Demikian juga trend gaya hidup metroseksual yang merambah kota-kota besar semakin menunjukkan pengaruhnya.
Awalnya yang adalah sekedar wacana kini telah merasuki dan menjadi trend kehidupan kelas menengah ke atas.
Iklan dengan bentuk penawarannya yang glamour telah menawarkan nilai-nilai simbolik tertentu,
didukung dengan globalisasi informasi dalam kehidupan manusia yang semakin konsumtif,
menyebabkan gaya hidup metroseksual menjadi tidak sekedar fenomena lagi namun telah menjadi suatu identitas sosial
yang membedakan si pemilik identitas tersebut dengan individu lainnya dalam kehidupan sosialnya.
Dalam hal ini, gaya hidup konsumtif telah melahirkan lagi satu bentukannya melalui produk-produk gaya berpenampilan
yang serba glamour dan eksperimental pada pria. Sebagaimana terbentuknya kelas sosial di masyarakat,
gaya hidup metroseksual pun ada kemungkinan akan menempatkan dirinya
pada struktur sosial masyarakat senyampang budaya konsumsi,
tubuh, dan citra masih melekat dalam benak dan relung hati manusia.
KEPUSTAKAAN
Chamim, Mardiyah, D.A. Candraningrum, Nurhayati, Telni Rusmitantri.

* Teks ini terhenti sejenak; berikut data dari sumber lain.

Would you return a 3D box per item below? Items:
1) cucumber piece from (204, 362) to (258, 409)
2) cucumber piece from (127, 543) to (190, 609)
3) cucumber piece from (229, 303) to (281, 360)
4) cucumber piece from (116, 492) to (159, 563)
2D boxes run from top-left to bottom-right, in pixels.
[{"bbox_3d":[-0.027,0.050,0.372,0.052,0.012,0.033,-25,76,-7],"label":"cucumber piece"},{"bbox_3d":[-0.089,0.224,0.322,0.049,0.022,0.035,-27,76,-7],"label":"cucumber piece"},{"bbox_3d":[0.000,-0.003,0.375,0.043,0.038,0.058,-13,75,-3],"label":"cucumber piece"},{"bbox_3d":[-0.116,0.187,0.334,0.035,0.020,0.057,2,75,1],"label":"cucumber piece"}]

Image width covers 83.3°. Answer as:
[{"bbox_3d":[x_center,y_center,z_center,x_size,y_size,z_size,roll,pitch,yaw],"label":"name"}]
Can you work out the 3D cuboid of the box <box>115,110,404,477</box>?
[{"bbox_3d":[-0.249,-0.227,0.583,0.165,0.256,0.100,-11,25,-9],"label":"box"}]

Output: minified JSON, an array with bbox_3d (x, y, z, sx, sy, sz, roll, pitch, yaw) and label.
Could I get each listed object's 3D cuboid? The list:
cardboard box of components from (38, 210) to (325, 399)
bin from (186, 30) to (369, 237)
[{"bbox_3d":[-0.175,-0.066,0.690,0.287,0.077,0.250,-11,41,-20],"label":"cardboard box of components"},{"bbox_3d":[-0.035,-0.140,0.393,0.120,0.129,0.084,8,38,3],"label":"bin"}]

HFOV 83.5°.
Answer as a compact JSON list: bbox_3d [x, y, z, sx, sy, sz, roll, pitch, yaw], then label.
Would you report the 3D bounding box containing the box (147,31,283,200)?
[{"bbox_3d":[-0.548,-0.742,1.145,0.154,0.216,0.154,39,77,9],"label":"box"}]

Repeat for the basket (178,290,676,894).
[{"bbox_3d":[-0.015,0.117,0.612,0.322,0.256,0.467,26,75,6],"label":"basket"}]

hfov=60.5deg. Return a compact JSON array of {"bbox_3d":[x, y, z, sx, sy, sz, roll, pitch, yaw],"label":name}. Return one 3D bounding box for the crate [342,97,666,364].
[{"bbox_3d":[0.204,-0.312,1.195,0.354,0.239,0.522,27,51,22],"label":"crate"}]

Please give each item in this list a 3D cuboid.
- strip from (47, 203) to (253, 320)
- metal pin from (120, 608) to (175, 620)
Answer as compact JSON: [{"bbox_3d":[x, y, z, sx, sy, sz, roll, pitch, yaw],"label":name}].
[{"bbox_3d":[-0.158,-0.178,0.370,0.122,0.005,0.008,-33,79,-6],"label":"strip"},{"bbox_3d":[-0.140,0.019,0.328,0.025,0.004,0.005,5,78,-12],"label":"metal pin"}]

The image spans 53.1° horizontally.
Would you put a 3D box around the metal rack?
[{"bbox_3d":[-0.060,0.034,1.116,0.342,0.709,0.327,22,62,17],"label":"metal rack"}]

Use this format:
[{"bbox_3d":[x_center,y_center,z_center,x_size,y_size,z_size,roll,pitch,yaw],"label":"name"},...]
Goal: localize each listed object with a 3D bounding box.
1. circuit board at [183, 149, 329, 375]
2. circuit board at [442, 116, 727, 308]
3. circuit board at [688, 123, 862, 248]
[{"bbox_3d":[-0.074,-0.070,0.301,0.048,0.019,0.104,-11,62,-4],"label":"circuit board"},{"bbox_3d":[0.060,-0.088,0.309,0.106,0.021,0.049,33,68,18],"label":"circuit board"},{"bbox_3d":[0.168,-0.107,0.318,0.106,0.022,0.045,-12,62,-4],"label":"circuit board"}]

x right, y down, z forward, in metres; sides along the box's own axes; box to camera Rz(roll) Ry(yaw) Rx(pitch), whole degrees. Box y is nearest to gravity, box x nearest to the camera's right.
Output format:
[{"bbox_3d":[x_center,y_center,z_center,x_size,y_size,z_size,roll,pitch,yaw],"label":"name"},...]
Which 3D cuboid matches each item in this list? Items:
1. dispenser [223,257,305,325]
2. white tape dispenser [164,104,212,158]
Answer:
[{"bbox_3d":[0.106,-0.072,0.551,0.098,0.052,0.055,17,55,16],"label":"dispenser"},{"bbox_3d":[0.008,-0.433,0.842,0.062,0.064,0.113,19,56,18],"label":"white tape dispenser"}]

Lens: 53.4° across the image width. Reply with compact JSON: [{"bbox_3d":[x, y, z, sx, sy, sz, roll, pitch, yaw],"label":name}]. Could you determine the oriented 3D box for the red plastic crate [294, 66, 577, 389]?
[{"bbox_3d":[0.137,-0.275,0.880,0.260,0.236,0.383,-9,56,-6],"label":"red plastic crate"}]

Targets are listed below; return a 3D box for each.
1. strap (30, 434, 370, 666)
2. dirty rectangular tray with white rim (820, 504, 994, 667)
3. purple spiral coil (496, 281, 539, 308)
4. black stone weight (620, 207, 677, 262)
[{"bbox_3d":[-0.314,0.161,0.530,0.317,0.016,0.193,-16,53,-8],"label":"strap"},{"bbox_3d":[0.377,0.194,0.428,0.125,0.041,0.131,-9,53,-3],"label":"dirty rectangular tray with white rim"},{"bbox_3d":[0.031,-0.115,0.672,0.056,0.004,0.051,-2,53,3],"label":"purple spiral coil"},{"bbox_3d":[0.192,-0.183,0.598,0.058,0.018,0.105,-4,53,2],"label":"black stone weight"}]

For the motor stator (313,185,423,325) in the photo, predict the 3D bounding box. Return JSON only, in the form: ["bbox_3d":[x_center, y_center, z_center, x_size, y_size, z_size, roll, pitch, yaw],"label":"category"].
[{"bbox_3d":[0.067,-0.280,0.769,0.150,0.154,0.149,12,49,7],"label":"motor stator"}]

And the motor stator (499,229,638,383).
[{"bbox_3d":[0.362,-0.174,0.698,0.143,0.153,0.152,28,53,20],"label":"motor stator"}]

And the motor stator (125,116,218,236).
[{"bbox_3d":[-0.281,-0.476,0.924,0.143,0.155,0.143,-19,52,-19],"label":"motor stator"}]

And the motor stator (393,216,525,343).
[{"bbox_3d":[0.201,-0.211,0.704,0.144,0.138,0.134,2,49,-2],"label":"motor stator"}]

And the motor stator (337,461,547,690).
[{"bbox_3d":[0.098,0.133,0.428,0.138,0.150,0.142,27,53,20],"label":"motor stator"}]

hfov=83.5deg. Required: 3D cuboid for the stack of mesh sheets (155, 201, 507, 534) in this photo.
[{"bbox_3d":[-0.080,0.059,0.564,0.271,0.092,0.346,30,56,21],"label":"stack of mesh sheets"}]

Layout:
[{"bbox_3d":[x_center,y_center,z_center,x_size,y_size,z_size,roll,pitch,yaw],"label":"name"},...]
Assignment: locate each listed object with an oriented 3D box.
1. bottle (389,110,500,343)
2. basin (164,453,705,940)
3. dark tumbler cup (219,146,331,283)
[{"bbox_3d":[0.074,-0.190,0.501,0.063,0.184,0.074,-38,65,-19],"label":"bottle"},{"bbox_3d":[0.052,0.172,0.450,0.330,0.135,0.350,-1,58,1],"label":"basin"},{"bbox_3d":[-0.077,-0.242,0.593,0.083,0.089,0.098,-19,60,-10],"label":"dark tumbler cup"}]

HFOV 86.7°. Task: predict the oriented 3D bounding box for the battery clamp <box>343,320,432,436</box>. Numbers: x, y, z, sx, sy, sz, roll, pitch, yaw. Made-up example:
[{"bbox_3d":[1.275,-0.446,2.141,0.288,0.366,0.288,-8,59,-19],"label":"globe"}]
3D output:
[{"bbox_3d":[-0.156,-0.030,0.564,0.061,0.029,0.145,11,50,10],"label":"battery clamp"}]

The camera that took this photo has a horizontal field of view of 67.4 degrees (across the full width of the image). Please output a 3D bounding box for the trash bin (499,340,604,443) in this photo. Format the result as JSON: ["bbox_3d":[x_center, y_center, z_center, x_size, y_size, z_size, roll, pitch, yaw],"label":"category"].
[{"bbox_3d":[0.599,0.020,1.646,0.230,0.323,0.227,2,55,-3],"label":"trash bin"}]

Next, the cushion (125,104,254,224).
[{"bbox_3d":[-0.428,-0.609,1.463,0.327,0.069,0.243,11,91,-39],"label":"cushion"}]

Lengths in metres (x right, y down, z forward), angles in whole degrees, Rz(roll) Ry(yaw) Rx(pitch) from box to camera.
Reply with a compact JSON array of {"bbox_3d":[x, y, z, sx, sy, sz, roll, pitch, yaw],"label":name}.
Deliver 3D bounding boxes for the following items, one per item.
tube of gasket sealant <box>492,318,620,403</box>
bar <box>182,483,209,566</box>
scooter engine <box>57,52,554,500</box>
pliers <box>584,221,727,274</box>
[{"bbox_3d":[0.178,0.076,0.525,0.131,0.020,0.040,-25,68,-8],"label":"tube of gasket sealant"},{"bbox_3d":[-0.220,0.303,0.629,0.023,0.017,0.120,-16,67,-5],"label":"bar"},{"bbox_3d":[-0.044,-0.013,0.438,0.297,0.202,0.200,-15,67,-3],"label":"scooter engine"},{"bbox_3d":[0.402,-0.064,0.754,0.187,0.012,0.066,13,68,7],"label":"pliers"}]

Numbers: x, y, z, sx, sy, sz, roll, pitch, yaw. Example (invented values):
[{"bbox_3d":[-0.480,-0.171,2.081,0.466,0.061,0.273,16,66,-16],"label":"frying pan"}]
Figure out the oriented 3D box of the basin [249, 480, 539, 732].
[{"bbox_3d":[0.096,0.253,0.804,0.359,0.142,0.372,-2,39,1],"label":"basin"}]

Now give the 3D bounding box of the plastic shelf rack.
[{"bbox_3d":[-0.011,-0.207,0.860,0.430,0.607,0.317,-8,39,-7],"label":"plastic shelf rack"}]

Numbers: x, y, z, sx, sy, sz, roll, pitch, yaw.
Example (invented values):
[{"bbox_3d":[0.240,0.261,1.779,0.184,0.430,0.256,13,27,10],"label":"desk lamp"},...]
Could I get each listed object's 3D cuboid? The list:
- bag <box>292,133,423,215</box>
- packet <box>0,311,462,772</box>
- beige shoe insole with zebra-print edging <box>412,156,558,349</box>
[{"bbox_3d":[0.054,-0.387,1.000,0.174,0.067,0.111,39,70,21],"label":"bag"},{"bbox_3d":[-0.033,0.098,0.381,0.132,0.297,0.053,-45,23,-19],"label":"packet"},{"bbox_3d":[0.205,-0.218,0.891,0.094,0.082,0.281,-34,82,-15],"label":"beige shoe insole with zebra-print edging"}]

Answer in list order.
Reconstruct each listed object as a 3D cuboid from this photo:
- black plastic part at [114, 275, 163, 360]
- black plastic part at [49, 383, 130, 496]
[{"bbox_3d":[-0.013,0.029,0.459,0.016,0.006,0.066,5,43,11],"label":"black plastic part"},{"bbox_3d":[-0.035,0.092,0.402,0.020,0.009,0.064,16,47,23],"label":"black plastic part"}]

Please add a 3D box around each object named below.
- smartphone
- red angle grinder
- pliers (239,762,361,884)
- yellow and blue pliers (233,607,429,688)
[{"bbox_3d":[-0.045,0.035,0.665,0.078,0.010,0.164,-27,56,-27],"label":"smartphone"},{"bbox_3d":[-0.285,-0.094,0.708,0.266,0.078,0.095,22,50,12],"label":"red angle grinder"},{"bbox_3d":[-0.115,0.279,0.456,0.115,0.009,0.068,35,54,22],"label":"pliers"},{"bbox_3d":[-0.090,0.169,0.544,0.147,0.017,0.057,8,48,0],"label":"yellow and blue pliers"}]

“Bertemu Pria- Pria Venus”, Tempo 01/XXXIII (30-7 Maret 2004), hal. 56.
Chaney, David. Lifestyles: Sebuah Pengantar Komprehensif. Yogyakarta: Jalasutra, 2004.
Ibrahim, Idi Subandy. Ekstasi Gaya Hidup: Kebudayaan Pop Dalam Masyarakat Komoditas Indonesia. Bandung: Mizan, 1997.
Kertajaya, Hermawan, Yuswohadi, Dewi madyani, Bembi Dwi Indrio. Marketing in Venus. Jakarta: PT Gramedia Pustaka Utama, 2003.
Piliang, Yasraf Amir, Sebuah Dunia yang Dilipat. Bandung: Mizan, 1998.
Santoso, Benny. “Pria Metroseksual”, Get Life, Juni, 2004, hal. 39.
Strinati, Dominic. Popular Culture: Pengantar Menuju Teori Budaya Populer. Yogyakarta: Bentang Budaya, 1995.